Optimizing superconductor transport properties through large-scale simulation

Vortex phase diagram in layered superconductors and thermodynamics of vortex lattice melting

Alex Koshelev,
Materials Science Division, Argonne National Laboratory

Thermodynamics and transport properties of Type II superconductors in magnetic field are essentially properties of the “vortex matter.” A peculiarity of high Tc superconductors is a very high amplitude of thermal fluctuations in the vortex state. In very anisotropic superconductors vortex lines consist of very weakly coupled “pancake vortices.” This leads to destruction of the low temperature vortex crystal state well below the mean field upper critical field. The only way to obtain quantitative information about the phase diagram in the vortex state is large scale numerical simulations.
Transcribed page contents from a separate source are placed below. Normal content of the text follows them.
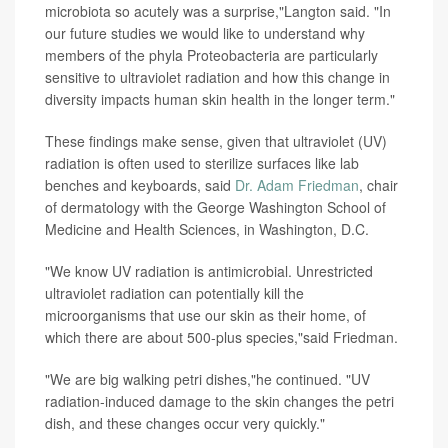
microbiota so acutely was a surprise,"Langton said. "In
our future studies we would like to understand why
members of the phyla Proteobacteria are particularly
sensitive to ultraviolet radiation and how this change in
diversity impacts human skin health in the longer term."
These findings make sense, given that ultraviolet (UV)
radiation is often used to sterilize surfaces like lab
benches and keyboards, said
Dr. Adam Friedman
, chair
of dermatology with the George Washington School of
Medicine and Health Sciences, in Washington, D.C.
"We know UV radiation is antimicrobial. Unrestricted
ultraviolet radiation can potentially kill the
microorganisms that use our skin as their home, of
which there are about 500-plus species,"said Friedman.
"We are big walking petri dishes,"he continued. "UV
radiation-induced damage to the skin changes the petri
dish, and these changes occur very quickly."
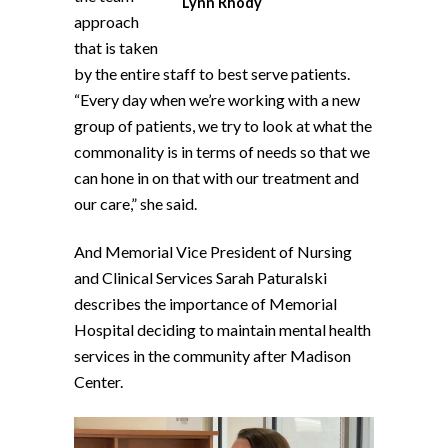
Lynn Rhody
approach
that is taken
by the entire staff to best serve patients.
“Every day when we’re working with a new
group of patients, we try to look at what the
commonality is in terms of needs so that we
can hone in on that with our treatment and
our care,” she said.
And Memorial Vice President of Nursing
and Clinical Services Sarah Paturalski
describes the importance of Memorial
Hospital deciding to maintain mental health
services in the community after Madison
Center.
We used CCST resources to study the vortex phase diagram in layered superconductors by Monte-Carlo simulations. We describe superconductor by the Lawrence-Doniack model in the phase approximation, i.e., superconductor is modeled by a system of interacting phases placed in three dimensional rectangular grid. Figure 1 shows an example of the instantaneous phase and vortex distribution. For our parameters one in 36 square cells contains a vortex.

We systematically investigated properties of the melting transitions in superconductors with different anisotropy parameter Gamma.

Fig 1: Typical phase and vortex configuration at low temperatures. Phases at the sites of grid are represented by the tilting angles of arrows


We find that the pancake alignment above the melting transition increases with decreasing of anisotropy. At high anisotropies the melting is accompanied by a significant drop in the coupling energy and the destruction of vortex lines, while at small anisotropies the vortex lines preserve at the transition. The movie shows evolution of vortex line configuration when the temperature is lowered below the melting point for moderately anisotropic superconductor. Figures below compare liquid and crystal configurations for small and large anisotropy parameters.

The system has very important scaling property: thermodynamics of melting transition does not depend separately on field B and anisotropy Gamma but only on combination Gamma. We verified this property by comparing results of different simulations (see Fig. 3). In the linelike melting regime we find several universal properties of the transition and the liquid phase. These properties include the scaling of the melting temperature with anisotropy and magnetic field (see Fig. 3), the effective line tension of vortices in the liquid regime, the latent heat, the entropy jump per entanglement length, and relative jump of Josephson energy at the transition as compared to latent heat. Simulations advanced our understanding of the vortex phase diagram in layered high temperature superconductors.

Fig 2: Triangulation patterns in neighboring layers and density-density correlation functions for competing configurations near the melting temperature for two values of the anisotropy factor Gamma.

Fig 3: Universal phase diagram of layered superconductors. We compare results of different simulation with different filling factors b.


  1. A.E. Koshelev, Pointlike and linelike melting of the vortex lattice in the universal phase diagram of layered superconductors, Phys. Rev. B 56 212 (1997).
  2. A.E. Koshelev and H. Nordborg, Universal properties for linelike melting of the vortex lattice, Phys. Rev. B 59 4358 (1999).